§ WHAT TO PRODUCE: Repeat the records below word for word and omit each image.

§ SOURCE RECORDS:
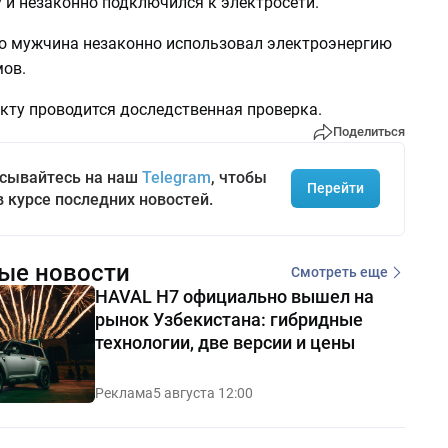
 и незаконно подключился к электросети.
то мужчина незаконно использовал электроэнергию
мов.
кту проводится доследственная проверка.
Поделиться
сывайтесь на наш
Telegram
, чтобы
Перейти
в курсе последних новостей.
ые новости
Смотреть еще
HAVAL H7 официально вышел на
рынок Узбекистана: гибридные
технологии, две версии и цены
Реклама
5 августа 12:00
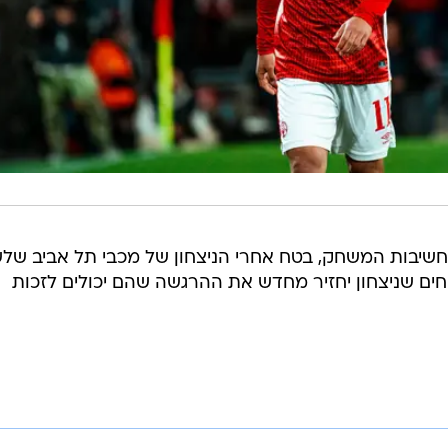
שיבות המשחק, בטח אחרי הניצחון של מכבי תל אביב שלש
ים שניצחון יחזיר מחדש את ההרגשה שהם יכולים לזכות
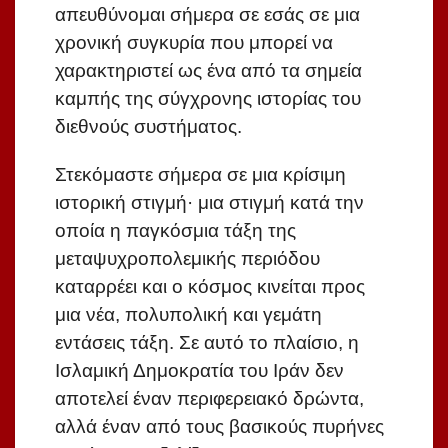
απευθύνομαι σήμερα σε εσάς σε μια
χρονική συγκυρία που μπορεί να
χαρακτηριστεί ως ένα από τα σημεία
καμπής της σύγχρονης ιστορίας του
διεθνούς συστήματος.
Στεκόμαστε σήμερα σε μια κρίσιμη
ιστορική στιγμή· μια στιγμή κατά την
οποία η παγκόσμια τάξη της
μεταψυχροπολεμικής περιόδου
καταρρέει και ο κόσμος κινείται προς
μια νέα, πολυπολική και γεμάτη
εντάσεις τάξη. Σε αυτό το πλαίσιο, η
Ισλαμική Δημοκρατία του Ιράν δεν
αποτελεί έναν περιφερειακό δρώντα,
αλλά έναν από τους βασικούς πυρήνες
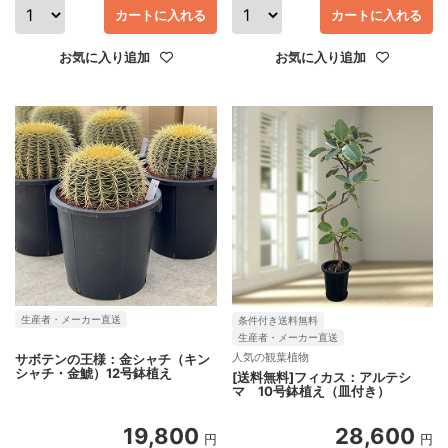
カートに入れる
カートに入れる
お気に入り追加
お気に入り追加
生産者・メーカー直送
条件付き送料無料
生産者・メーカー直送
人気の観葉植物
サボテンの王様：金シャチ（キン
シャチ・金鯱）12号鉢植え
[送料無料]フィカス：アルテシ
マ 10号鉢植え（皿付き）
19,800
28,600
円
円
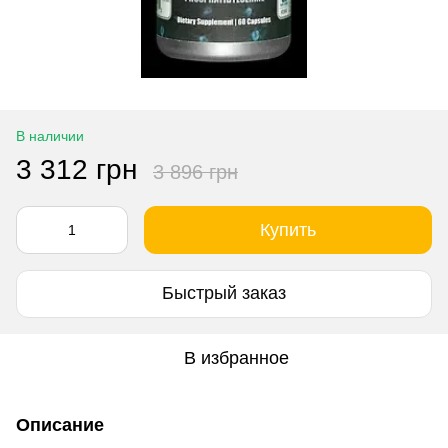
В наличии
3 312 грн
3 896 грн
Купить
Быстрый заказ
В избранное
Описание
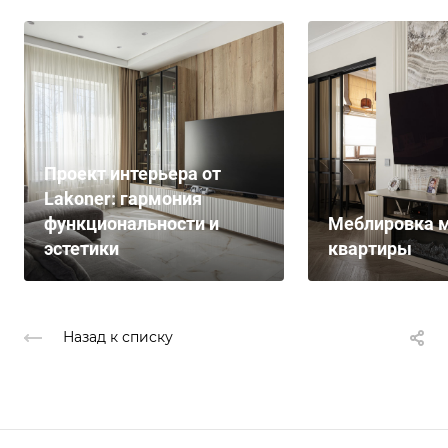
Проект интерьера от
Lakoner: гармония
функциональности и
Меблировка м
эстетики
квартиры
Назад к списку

§ RESPONSE:
 и незаконно подключился к электросети.
то мужчина незаконно использовал электроэнергию
мов.
кту проводится доследственная проверка.
Поделиться
сывайтесь на наш
Telegram
, чтобы
Перейти
в курсе последних новостей.
ые новости
Смотреть еще
HAVAL H7 официально вышел на
рынок Узбекистана: гибридные
технологии, две версии и цены
Реклама
5 августа 12:00
שיבות המשחק, בטח אחרי הניצחון של מכבי תל אביב שלש
ים שניצחון יחזיר מחדש את ההרגשה שהם יכולים לזכות
απευθύνομαι σήμερα σε εσάς σε μια
χρονική συγκυρία που μπορεί να
χαρακτηριστεί ως ένα από τα σημεία
καμπής της σύγχρονης ιστορίας του
διεθνούς συστήματος.
Στεκόμαστε σήμερα σε μια κρίσιμη
ιστορική στιγμή· μια στιγμή κατά την
οποία η παγκόσμια τάξη της
μεταψυχροπολεμικής περιόδου
καταρρέει και ο κόσμος κινείται προς
μια νέα, πολυπολική και γεμάτη
εντάσεις τάξη. Σε αυτό το πλαίσιο, η
Ισλαμική Δημοκρατία του Ιράν δεν
αποτελεί έναν περιφερειακό δρώντα,
αλλά έναν από τους βασικούς πυρήνες
カートに入れる
カートに入れる
お気に入り追加
お気に入り追加
生産者・メーカー直送
条件付き送料無料
生産者・メーカー直送
人気の観葉植物
サボテンの王様：金シャチ（キン
シャチ・金鯱）12号鉢植え
[送料無料]フィカス：アルテシ
マ 10号鉢植え（皿付き）
19,800
28,600
円
円
В наличии
3 312 грн
3 896 грн
Купить
Быстрый заказ
В избранное
Описание
Проект интерьера от
Lakoner: гармония
функциональности и
Меблировка м
эстетики
квартиры
Назад к списку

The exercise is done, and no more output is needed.